Black Tea - There are many different types of tea, and you are probably most familiar with Earl Grey or English Breakfast when it comes to black teas.  This group of teas has powerful anti-inflammatory affects on the digestive tract and can be a powerful remedy for dog's suffering from extreme digestive issues.  Dog's with upset stomachs and diarrhea can benefit greatly from having just a bit of this poured into their water dish.  Not only will this curb their discomfort, but will help hydrate in the healing process.

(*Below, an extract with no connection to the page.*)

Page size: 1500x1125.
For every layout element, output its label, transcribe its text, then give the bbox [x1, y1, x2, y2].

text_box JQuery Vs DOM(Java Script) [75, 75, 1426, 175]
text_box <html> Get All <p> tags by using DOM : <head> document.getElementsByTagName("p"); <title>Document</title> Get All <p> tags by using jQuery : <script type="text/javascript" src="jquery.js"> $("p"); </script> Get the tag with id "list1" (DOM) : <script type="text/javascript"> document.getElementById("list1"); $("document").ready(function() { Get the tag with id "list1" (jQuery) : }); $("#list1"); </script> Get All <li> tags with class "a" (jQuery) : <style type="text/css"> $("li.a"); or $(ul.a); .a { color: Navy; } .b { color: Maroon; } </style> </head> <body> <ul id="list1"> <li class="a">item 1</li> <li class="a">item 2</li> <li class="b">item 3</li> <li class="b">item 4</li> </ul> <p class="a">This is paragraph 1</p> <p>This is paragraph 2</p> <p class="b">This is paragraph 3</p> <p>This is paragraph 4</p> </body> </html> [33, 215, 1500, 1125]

The teas discussed above are a good place to start when introducing your dog to tea.  They are most likely to be found in your pantry and local grocery store.  If you don't want to brew your own tea at home, or you are looking for a specialized blend, we suggest you take a look at some of our favorite herbal blends listed below.

Teas we LOVE!

  • Machu's Blend - Tea for Dogs by The California Tea House = Named after the owner's Great Dane, Machu Picchu, this tea contains chamomile, ginger root, fennel seed, skullcap and calendula to create a wonderful herbal supplement.  The tea boasts such benefits as supporting a healthy skin and coat, as well as, reducing stress and stomach discomfort from indigestion.
  • Quiet Tea by The Honest Kitchen = Ingredients include oat straw, chamomile, passionflower, skullcap and Valerian root.  This tea is great for promoting calming and anxiety-reduction during stressful situations, such as travel, separation anxiety, thunderstorms, and so forth.
  • Lithe Tea by The Honest Kitchen = Contains alfalfa, white willow bark, yucca, ginger, red clover and boswellia.  This tea is great for aging and large-breed dogs that require supplements for bone and joint function.

Enjoy your next tea time and don't forget to invite your pup!